A New Low: Just 46% Of U.S. Households Subscribe To Traditional Cable TV
The cord cutting" trend cable execs spent a decade claiming was a fad just broke another round of new records. According to Leichtman Research, major cable TV providers lost another 1.7 million subscribers last quarter, as users flock to streaming, over the air TV, TikTok, or, you know, books. Roughly 17,700 customers cut the cord every single day during the second quarter of 2023.
Over the last year (Q2 '22 to Q2 '23) the traditional cable TV sector lost a whopping 5,360,000 customers, compared to 4,235,000 customer defections the year earlier. The current number of U.S. households that has a cable connection sits somewhere around 46 percent, down from 73% at the end of 2017.
Comcast wound up being among the biggest losers in the quarter, losing 543,000 paying customers:

Historically, a big cable company like Comcast or Charter wasn't too hurt by cord cutting" because it could just jack up the cost of monopolized broadband access. And while that's still generally true; here too cable giants are seeing increased competition from community broadband (co-ops, utilities, municipalities), 5G home wireless, and phone companies belatedly upgrading to fiber.

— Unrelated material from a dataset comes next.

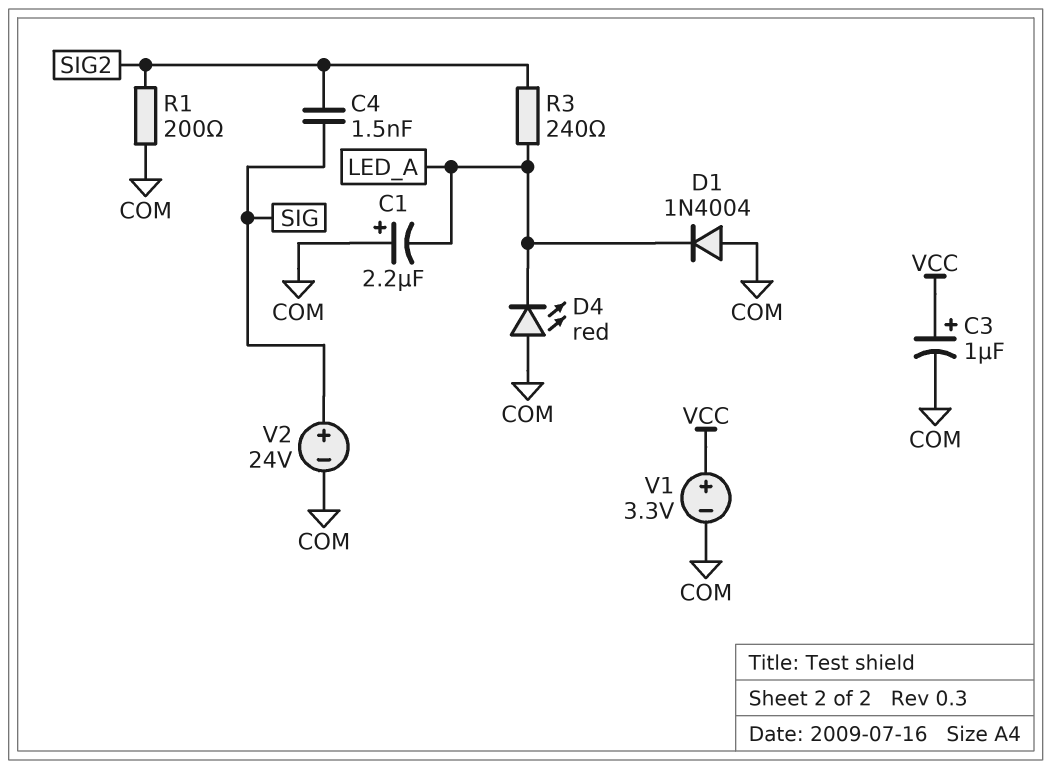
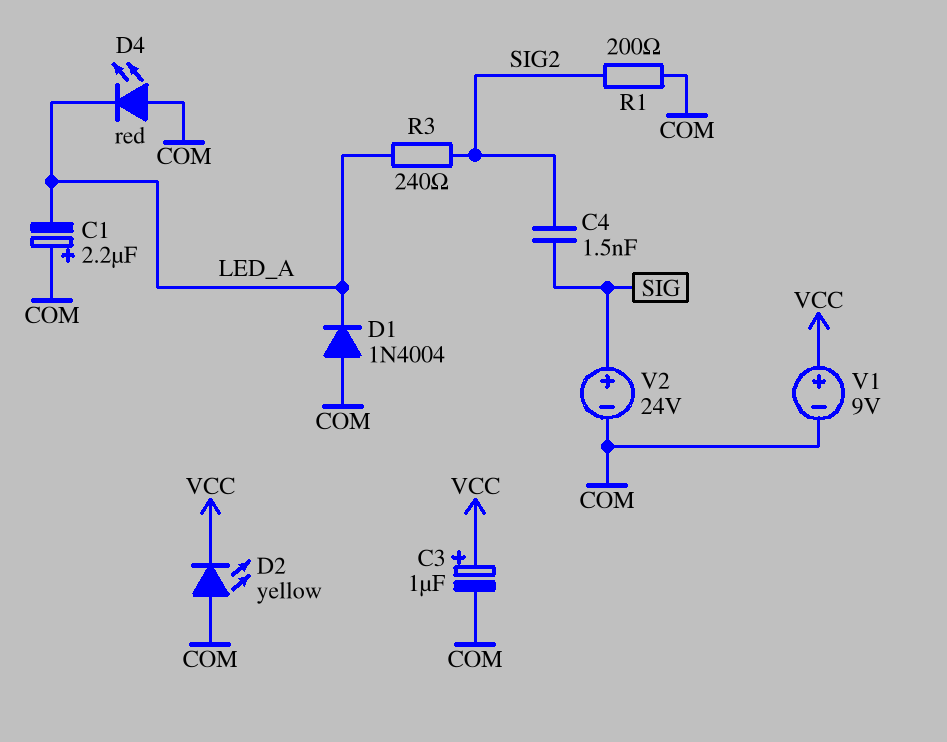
D2: none -> LED yellow (A COM, K VCC)
V1: 3.3V (plus VCC, minus COM) -> 9V (plus VCC, minus COM)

Interestingly though, streaming TV providers also wound up losing subscribers, albeit at a much slower rate:

The shift from traditional cable to streaming had some very obvious benefits. Lower costs, greater flexibility in choice, and even better customer service.
At the same time, as the streaming sector pursues quarterly growth, it's increasingly adopting the kind of tactics that made cable TV so unpopular: relentless price hikes, shitty labor practices, and annoying new restrictions on usage. That, in turn, is driving more people to even less traditional services like Twitch or TikTok as the cycle of innovative disruption stumbles ever forth.